Les Suisses avertis ne lisent pas seulement le rapport acide sur la place financière suisse compilé par des députés socialistes français, mais ils apprécient volontiers Le Canard enchaîné. C'est là que l'on trouve l'autre versant des tricheries supposées se dérouler en Suisse, à savoir les vrais scandales de 1,5 milliard de francs autour des Sirven, Joncour, Dumas et consorts, les artifices comptables de l'ancien ministre socialiste Strauss-Kahn, les affaires inouïes du Crédit Lyonnais sous le règne mitterrandien. C'est plutôt là-bas que tous les fusibles ont sauté, et pas en Suisse. Et ça va continuer, car le secrétaire de l'Association suisse des banquiers montre du doigt la majorité socialiste qui vient d'exempter les avocats du champ d'application de la loi française sur le blanchiment d'argent, alors qu'en Suisse, ils sont soumis à cette réglementation. Comparer le clientélisme financier en France avec les pays d'Afrique serait de la pure discrimination – à l'égard des Africains.

Mais calmons-nous. En matière de racisme précisément, la Confédération va créer un bureau spécial, en plus de la commission déjà existante et de son secrétariat. On n'ose pas s'y opposer, mais on se demande bien pourquoi la société suisse n'arrive plus à étouffer dans l'œuf des velléités racistes ou discriminatoires. Il est arrivé que des propos racistes proférés lors de réunions publiques soient dénoncés devant les tribunaux, en vertu de la loi contre le racisme. Très bien, mais pourquoi les plaignants n'ont-ils pas protesté aussitôt, et avec fracas, devant ces assemblées? Ce débat doit être public, civique: les racistes ne méritent pas ces admonestations feutrées des juristes.
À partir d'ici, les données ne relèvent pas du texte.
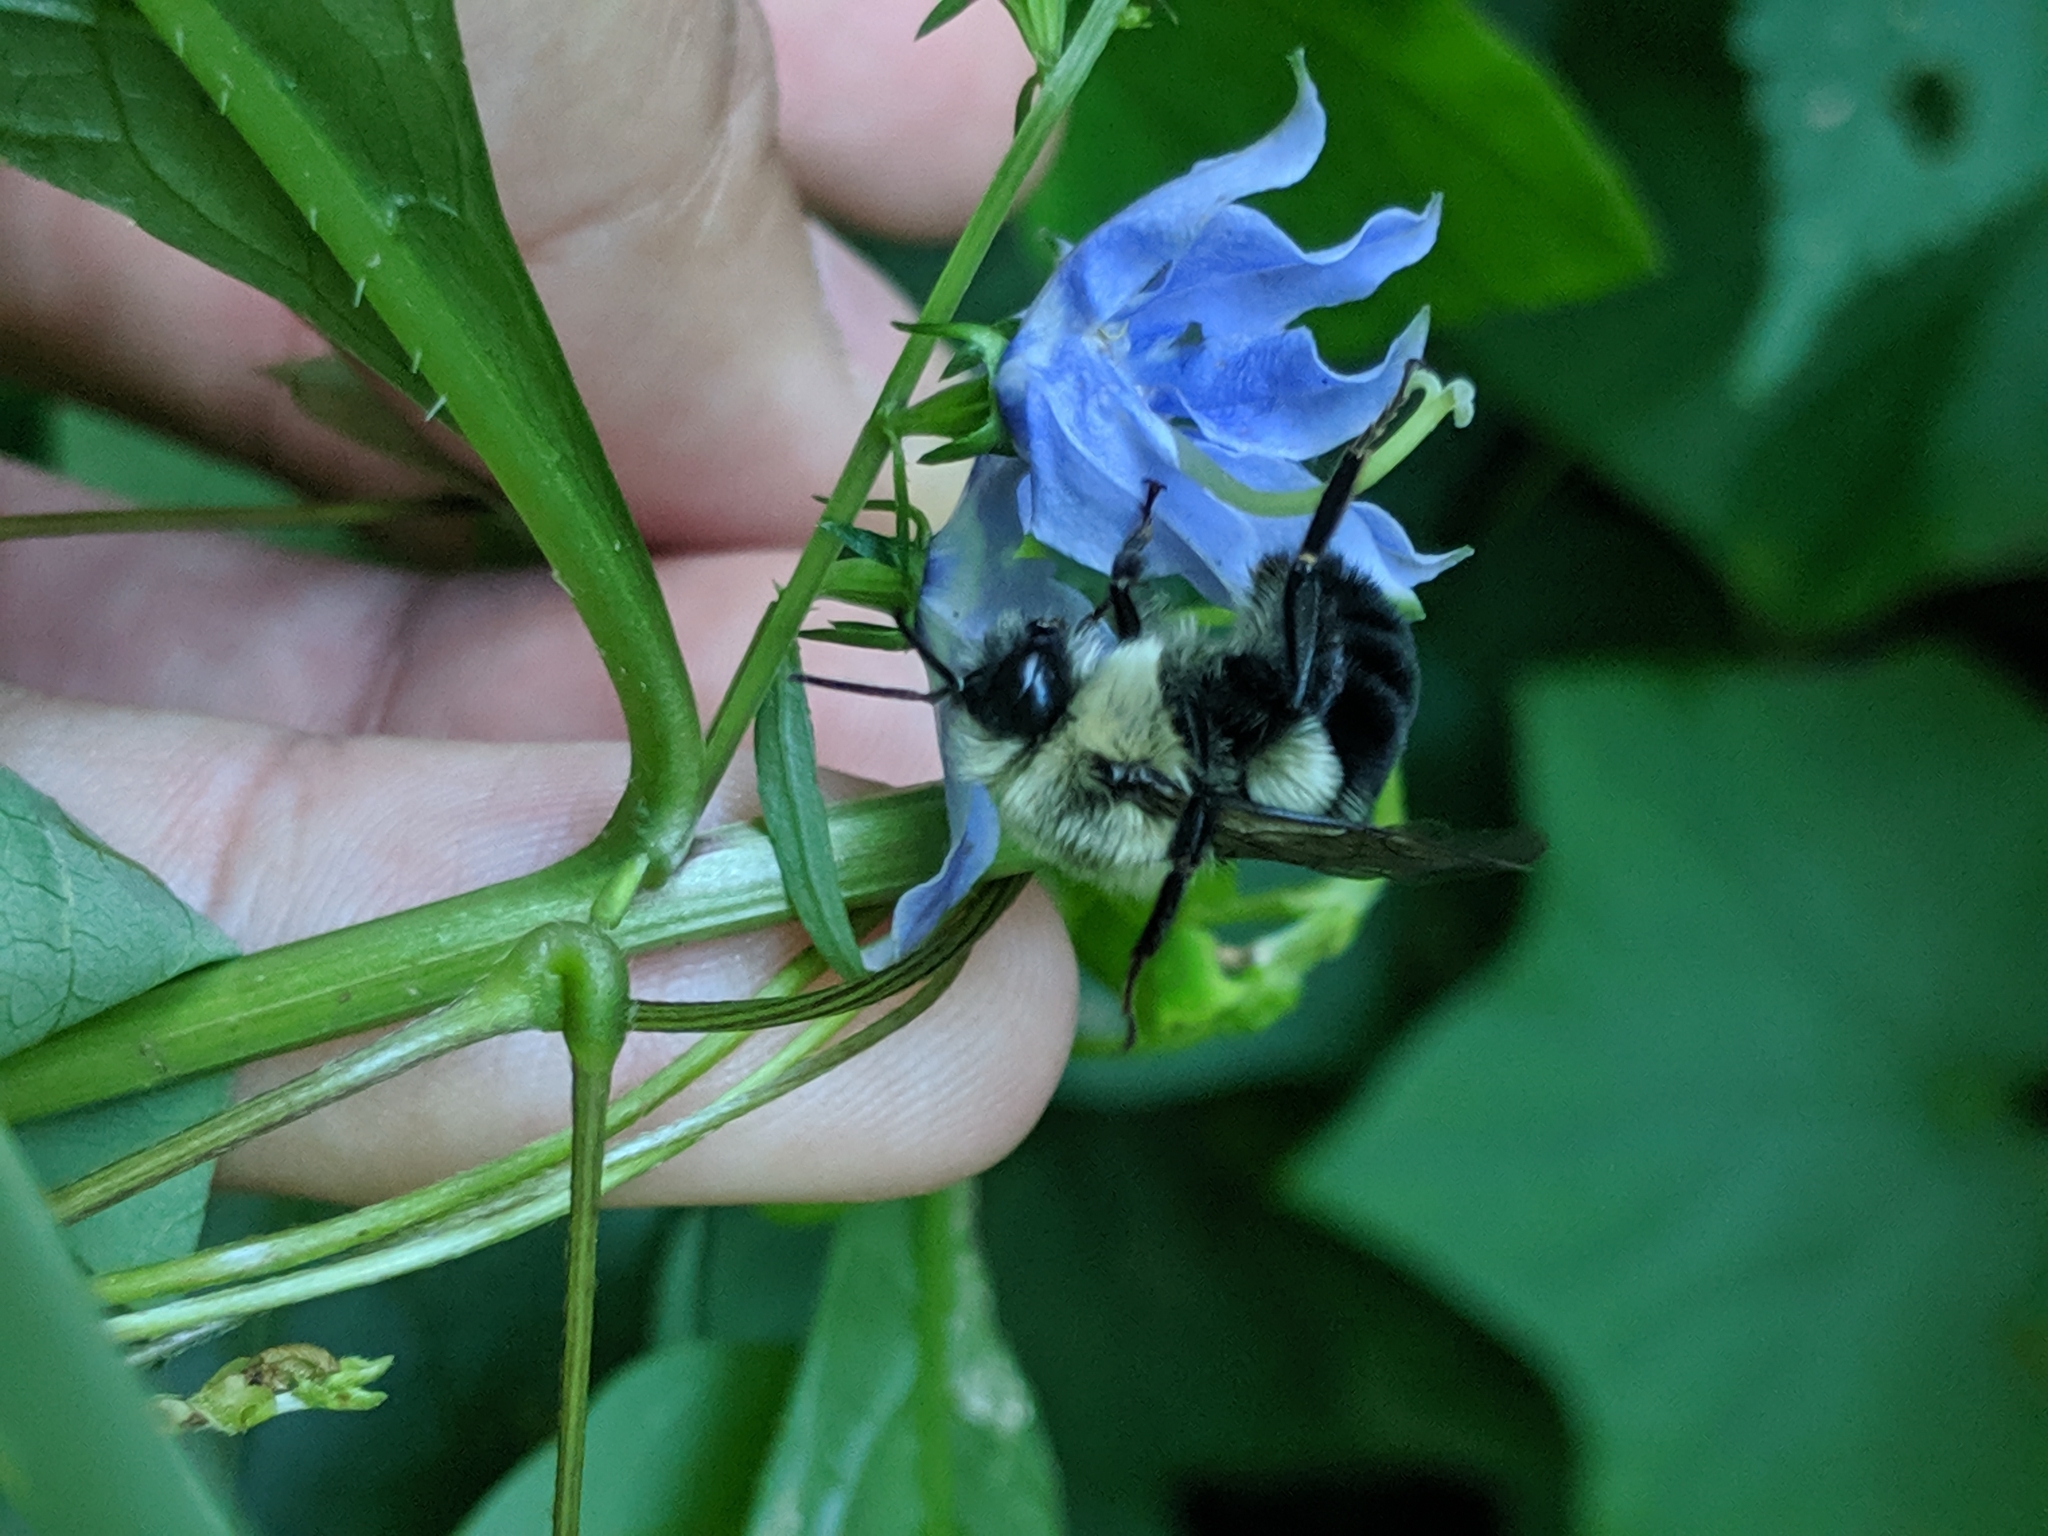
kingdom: Animalia
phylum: Arthropoda
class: Insecta
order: Hymenoptera
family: Apidae
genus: Bombus
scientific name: Bombus impatiens
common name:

Les salaires, boni et autres largesses accordées aux cadres des CFF ont permis à tous les milieux de ressortir leurs réactions bien rodées. Le Conseil fédéral, pourtant représentant de la participation fédérale dans les CFF, ne veut rien dire, tandis que le parlement, qui pose les grandes lignes de notre vie publique, va se pencher sur les grilles de salaires. Et les cadres des CFF restent dans leur monde administratif si le président de la direction gagne toujours plus que les cadres arrachés au privé. Les syndicalistes ont eu leurs réactions classiques – non aux primes des cadres. Ils auraient pu saisir la chance de dire oui, mais pour tout le monde. C'est que la Suisse existe, ses habitudes se confirment dans chaque événement comme dans un miroir centenaire.

Les responsables d'Expo.02 cependant doutent de cette Suisse quand, après Sunrise, Orange se dérobe, tout comme SAirGroup. Mais si un collecteur de fonds de l'exposition de 1939 entendait ces trois noms, il ne reconnaîtrait rien de très suisse. En effet, en 1848 ou en 1939, il était impératif pour réussir ses affaires en tant que Suisse de bien s'ancrer dans le pays, dans ses institutions et dans ses projets. La réforme de ce pays, en 1848, était la condition de réussite pour les propriétaires terriens et pour la jeune industrie. Aujourd'hui, s'attarder dans des affaires locales, afficher des caractéristiques trop autochtones nuit aux chances d'expansion. D'ailleurs, les jeunes analystes à Londres ne pardonneraient pas les millions gaspillés sans retour de bénéfice. Ce monde n'est pas plus écœurant que du temps des grands patrons bien suisses qui s'achetaient leur prééminence sociale par l'argent des autres actionnaires. Mais on pardonnait mieux.

Les statisticiens montrent que les internautes sont plus nombreux dans les milieux bien formés et bien rémunérés. Ils en concluent qu'il existe bien une menace de division par l'électronique, un Nord-Sud numérique. Mais ces moyens informatisés remplacent la visite aux bibliothèques d'antan, les lexiques, l'abonnement aux revues scientifiques, les lettres par lesquelles les scientifiques communiquaient. Il est trop tard, mais une statistique en 1970 aurait montré que les ouvriers ne participaient pas du tout à ces activités «informatiques». Tandis qu'aujourd'hui, tout le monde travaille avec ces moyens, jusqu'aux travailleurs d'entrepôts. La division existe, mais elle délimite plutôt ceux qui travaillent et les autres, les inactifs, les retraités.

Beat Kappeler est éditorialiste à la «Weltwoche» de Zurich.